Provided text:
/---
RH Decisions (was Re: APT, Yum and Red Carpet)

Jef Spaleta jspaleta at princeton.edu
Thu Aug 14 13:43:53 UTC 2003


>Instead, we need to work on some software that can detect
>dependency conflicts between the external repository and
>the core distribution and rebuilds the RPMS in the repository.

Err...one external repository against the "core" is easy. But 4 or 5
independant external repositories that might interfere with each other
and the core...is going to be a bloody nightmare.  Even if you are
trying to rebuild rpms in the repos to get around things. Something like
and advanced gnome repo with bleeding edge gnome stuff could take a hell
of a lot of rebuilding...and of course depending on the conventions used
in the specfiles...you still aren't going to solve all the dependacy
problems by rebuilding.  I think there are lessons to be learned from
how the other community based distro try to do things...how fractured is
the debian tree? How fractured is the gentoo tree?
\---
Some records:
/---
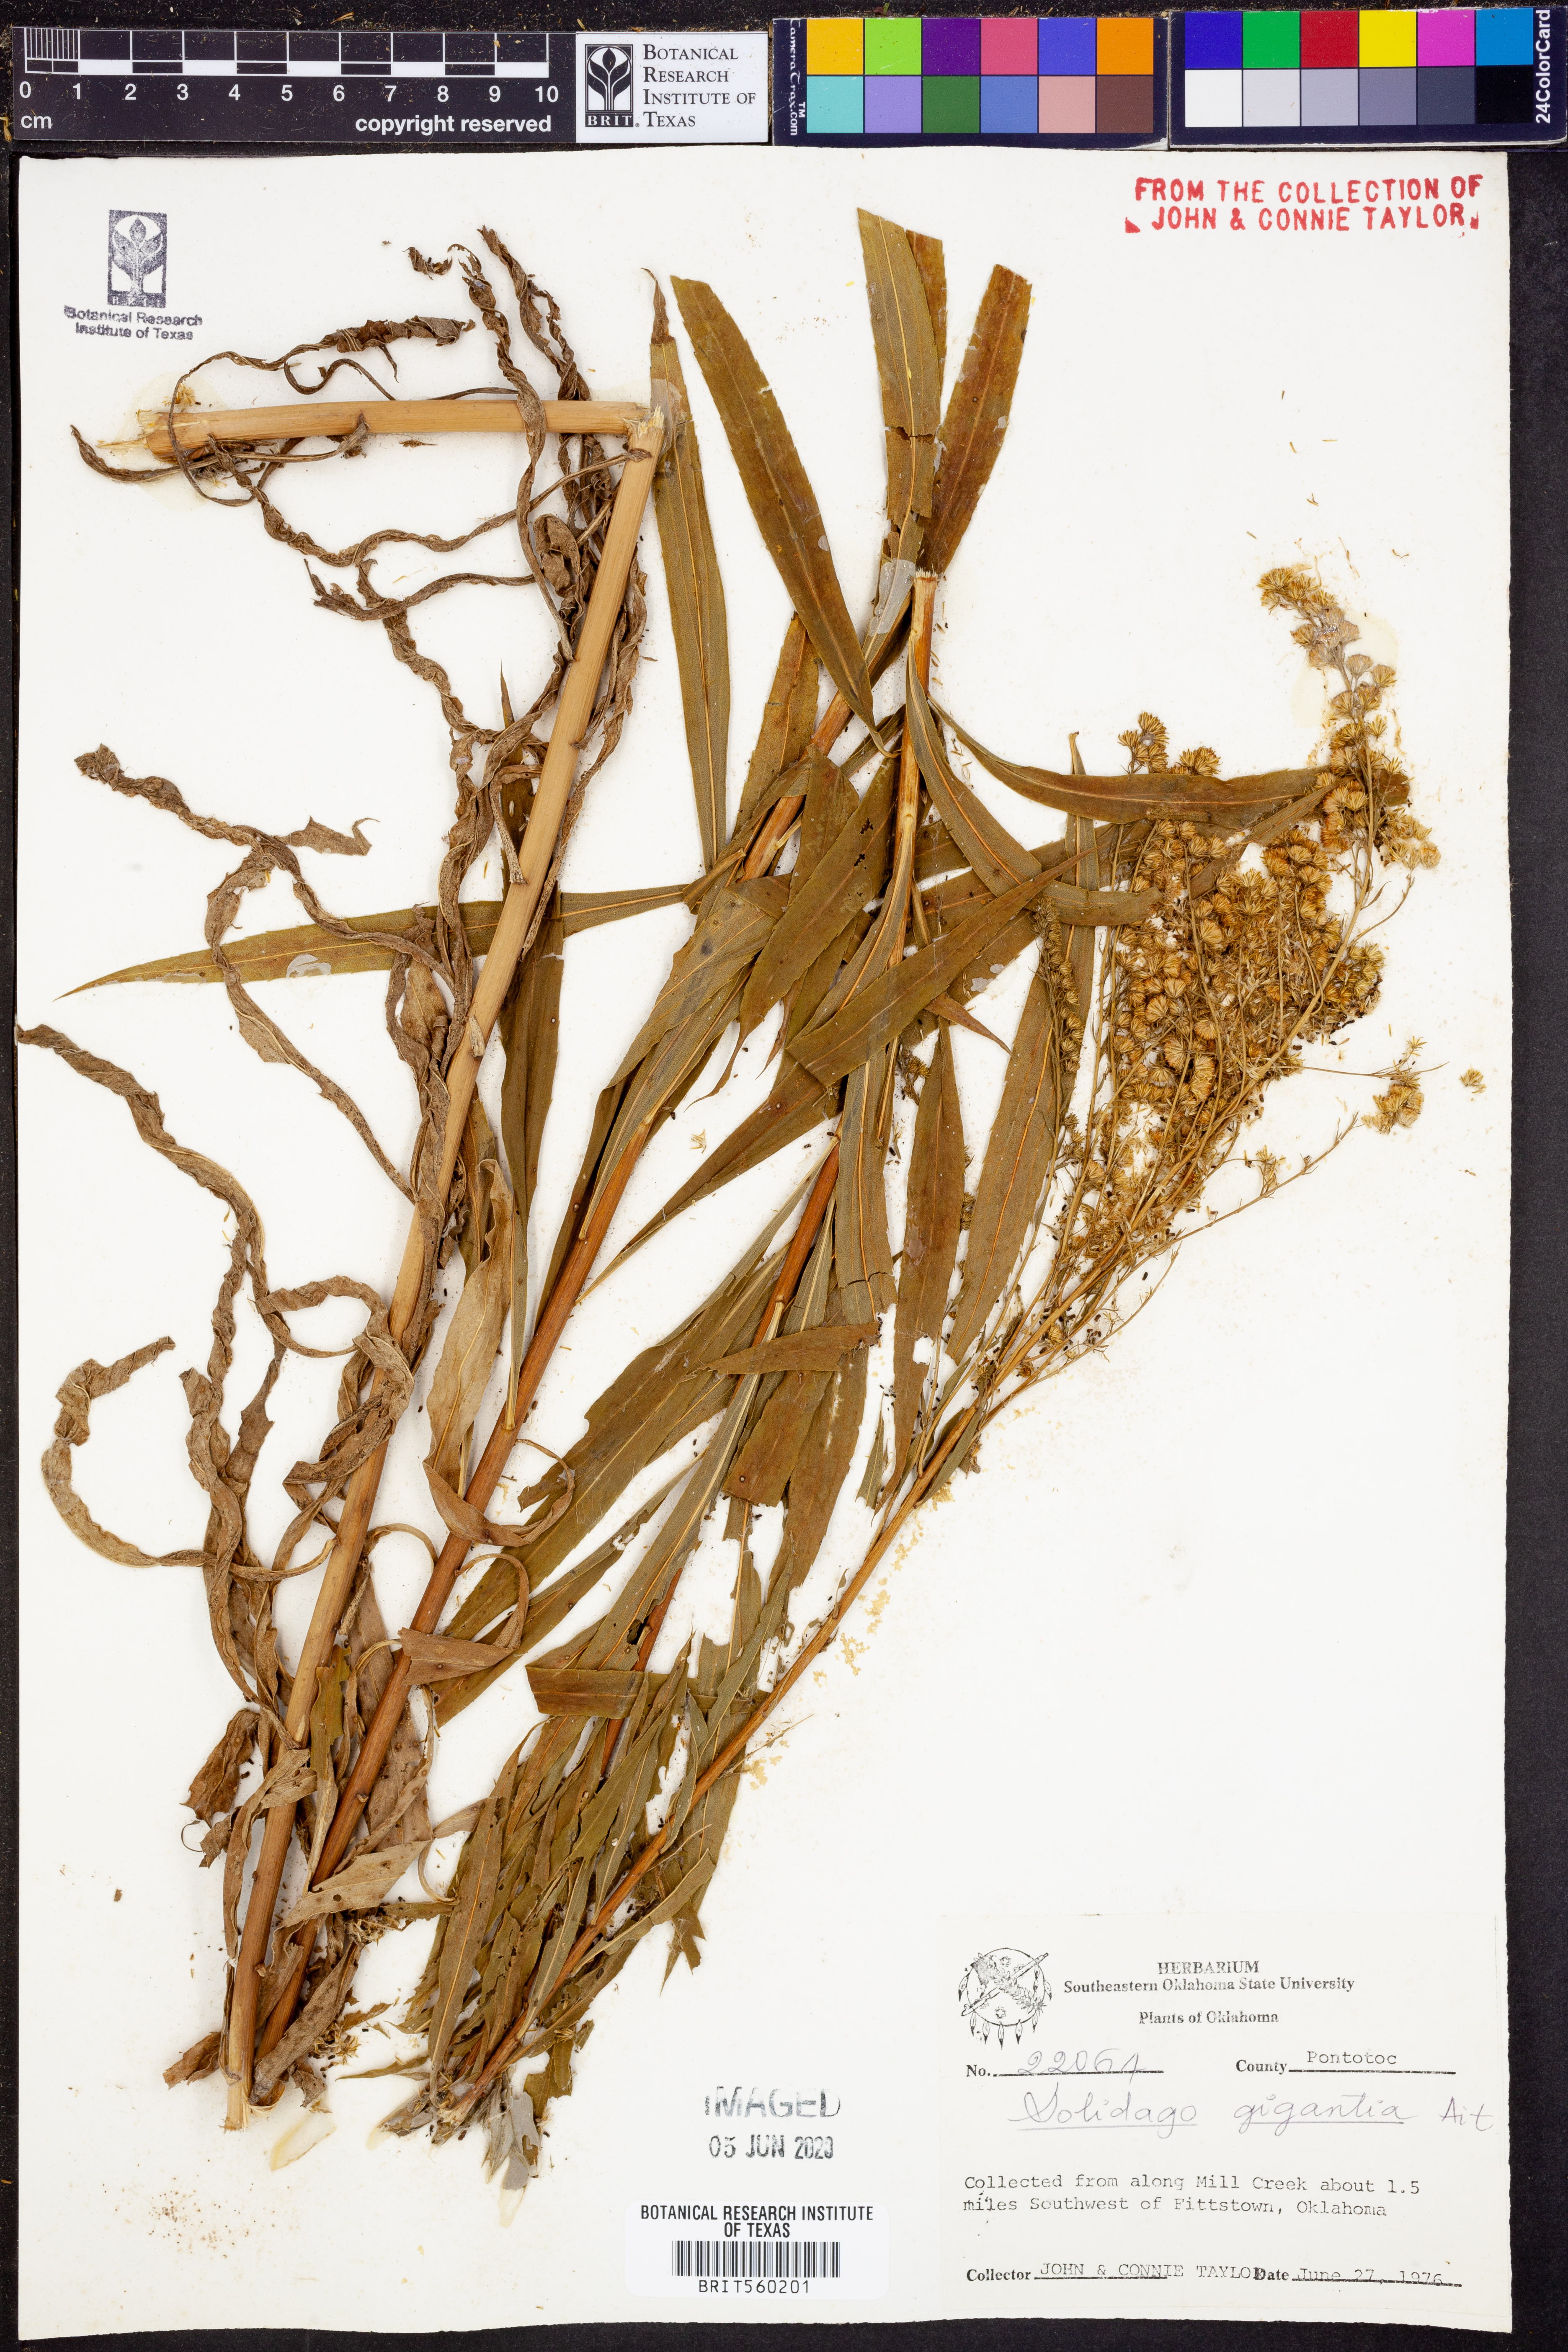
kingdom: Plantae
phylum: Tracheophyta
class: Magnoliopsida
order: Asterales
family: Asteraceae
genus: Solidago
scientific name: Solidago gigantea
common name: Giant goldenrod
\---
/---
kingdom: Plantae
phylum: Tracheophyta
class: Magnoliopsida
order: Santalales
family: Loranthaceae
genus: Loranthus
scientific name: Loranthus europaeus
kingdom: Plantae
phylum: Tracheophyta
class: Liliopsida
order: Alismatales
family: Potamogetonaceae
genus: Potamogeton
\---
/---
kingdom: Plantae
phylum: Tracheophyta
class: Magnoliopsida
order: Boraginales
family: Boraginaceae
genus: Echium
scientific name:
\---
Exercise instructions:
A. According to the mailing list post on package repositories, why would four or five independent external repositories be much harder to manage than one external repository against the core? Answer in one to three sentences.
B. In the mailing list post on package repositories, what example is given of a repository that could require a great deal of rebuilding?
C. Continue the mailing list post on package repositories from its final sentence, keeping the writer's tone and subject.

Results by task:
A. Several independent external repositories might interfere with each other as well as with the core distribution. Checking one external repository against the core is easy, but handling several that can conflict among themselves would be a nightmare.

B. An advanced GNOME repository with bleeding-edge GNOME software.

C.
>It really isn't hard to automatically bump the release
>number and rebuild the RPM, nor should it be very hard
>to figure out when exactly it is needed ... 

Epoch wars!!!!!!!!!!!  This sounds great as long as you dont have 14
different repos all providing the same version of the same library
compiled with different "options" turned on or off in the specfile or
with craptastic explicit dependancies listed in the specfile...or
dependancies unique to one repo.  How you maintain a mixed dependancy
tree among several 3rd party repos sanely is more than slightly scary.

The idea Seth mentioned of "task" based repos to keep repo collisions
down to a minimum has some merit for repos that add new functionality.
But there needs to be some strong community agreement on what that set
of "tasks" are and there needs to be strong community agreement on how
to promote a package to core if multiple repos find they need to provide
it and end up with a conflict...but even with that I think there are
some libraries that end up being needed across task groups that can't be
put into core because of patents and what not. 

But repos that try to get advanced "core" functionality..like bleeding
edge gnome for example..just can't be thought of in terms of a single
"task" you end up having to cut across task groups to provide a workable
gnome...thats surely going to lead straight to a sort of hell...if there
isn't some coordination between repos and the core community.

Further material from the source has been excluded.